RE: Re: [PATCH] cfi: fix deadloop in cfi_cmdset_0002.c do_write_buffer

From: "Tokunori Ikegami" <ikegami.t@gmail.com>
To: "'Sobon, Przemyslaw'" <psobon@amazon.com>,
	"'Boris Brezillon'" <boris.brezillon@collabora.com>
Cc: keescook@chromium.org, joakim.tjernlund@infinera.com,
	richard@nod.at, linux-kernel@vger.kernel.org,
	marek.vasut@gmail.com, ikegami_to@yahoo.co.jp,
	linux-mtd@lists.infradead.org, computersforpeace@gmail.com,
	dwmw2@infradead.org, 'Liu Jian' <liujian56@huawei.com>
Subject: RE: Re: [PATCH] cfi: fix deadloop in cfi_cmdset_0002.c do_write_buffer
Date: Fri, 8 Feb 2019 23:23:59 +0900	[thread overview]
Message-ID: <149101d4bfb9$fdc5a330$f950e990$@gmail.com> (raw)
In-Reply-To: <632ed76bd3844ceab75066d1f30a7115@EX13D07UWA001.ant.amazon.com>

Hi Przemek-san,

Thank you so much for your explanation.

> I have seen a case myself where a value was written, chip changed
> state to "ready" but when I was reading the value was incorrect.

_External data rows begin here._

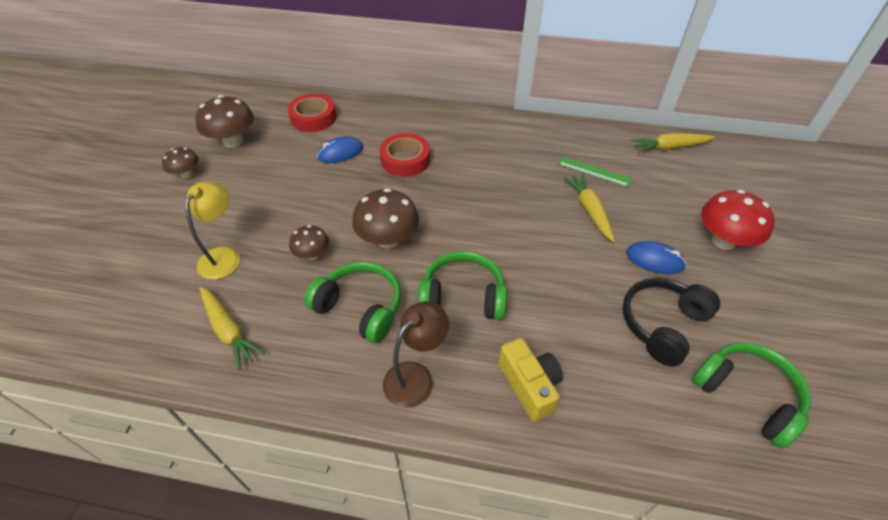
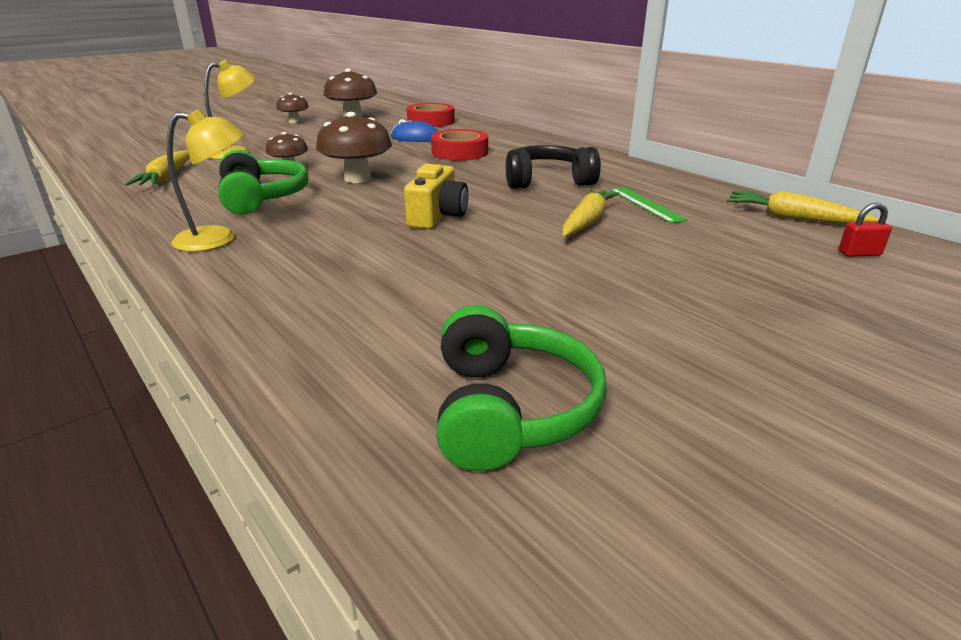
camera: 40 degrees right, 20 degrees down
brown lamp [383,301,449,408] -> yellow lamp [167,109,244,252]
green headphones [418,251,507,320] -> none
yellow camera [498,338,563,421] -> yellow camera moved to [404,164,468,229]
black headphones [622,277,720,367] -> black headphones moved to [506,145,601,189]
blue mouse [626,241,686,274] -> none
red mushroom [701,190,775,250] -> none
none -> red padlock [839,202,892,257]

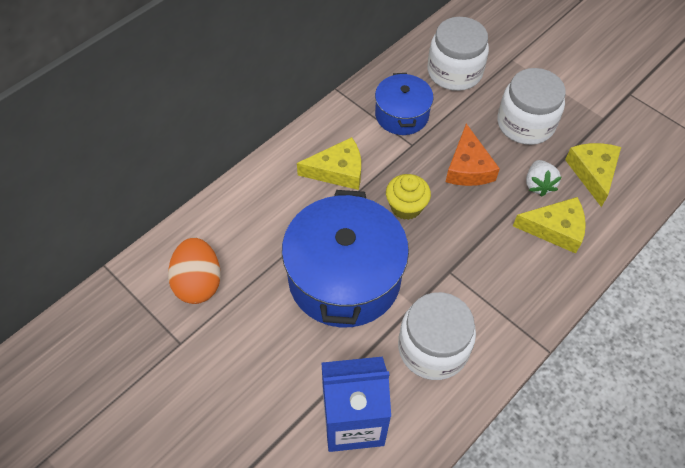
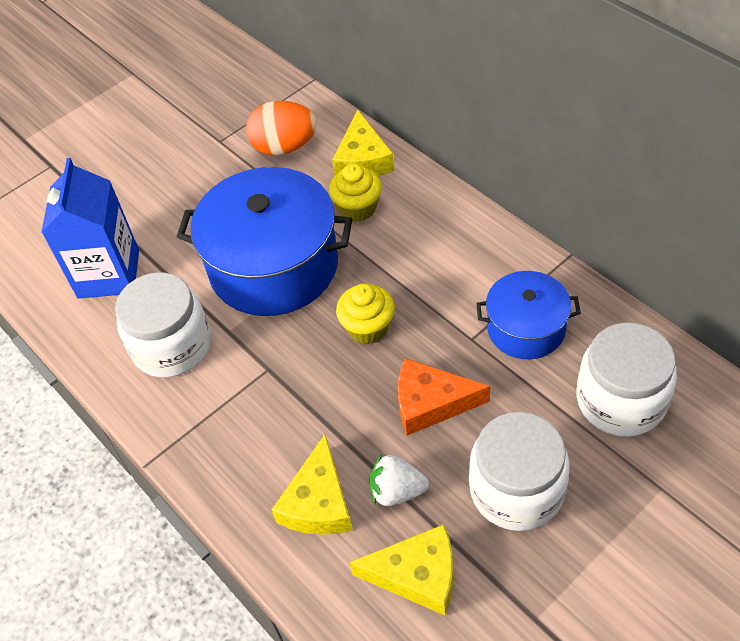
camera: 100 degrees right, 5 degrees down
yellow cheese [297,137,361,190] -> yellow cheese moved to [332,110,394,176]
none -> yellow cupcake [329,163,382,222]

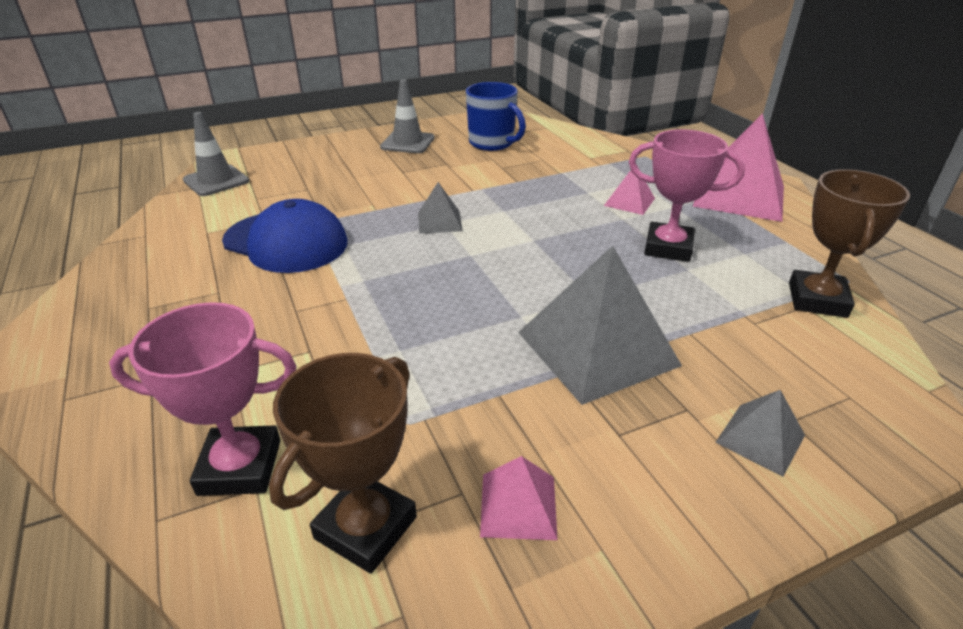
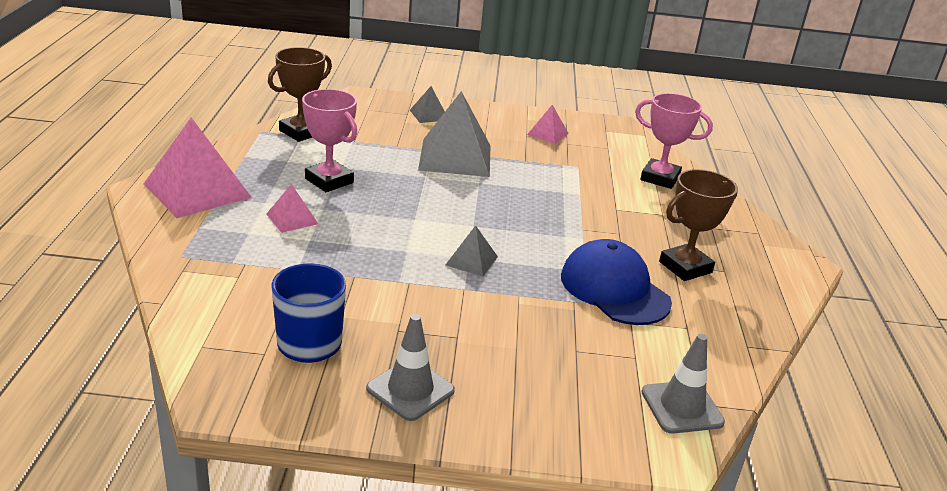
camera: 155 degrees left, 5 degrees down
brown trophy [269,353,417,574] -> brown trophy moved to [659,169,738,281]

I also know the similar issues for the both buffer and word write.
Both issues were able to reproduce the write error behavior.
  Note: The word write issue is able to reproduce now also.

Those were resolved by using chip_good() instead to check the state.

> This can happen as result of intermittent issue with flash. It is
> hard to fall into scenario when testing on limited number of devices
> but with large enough population you can see that.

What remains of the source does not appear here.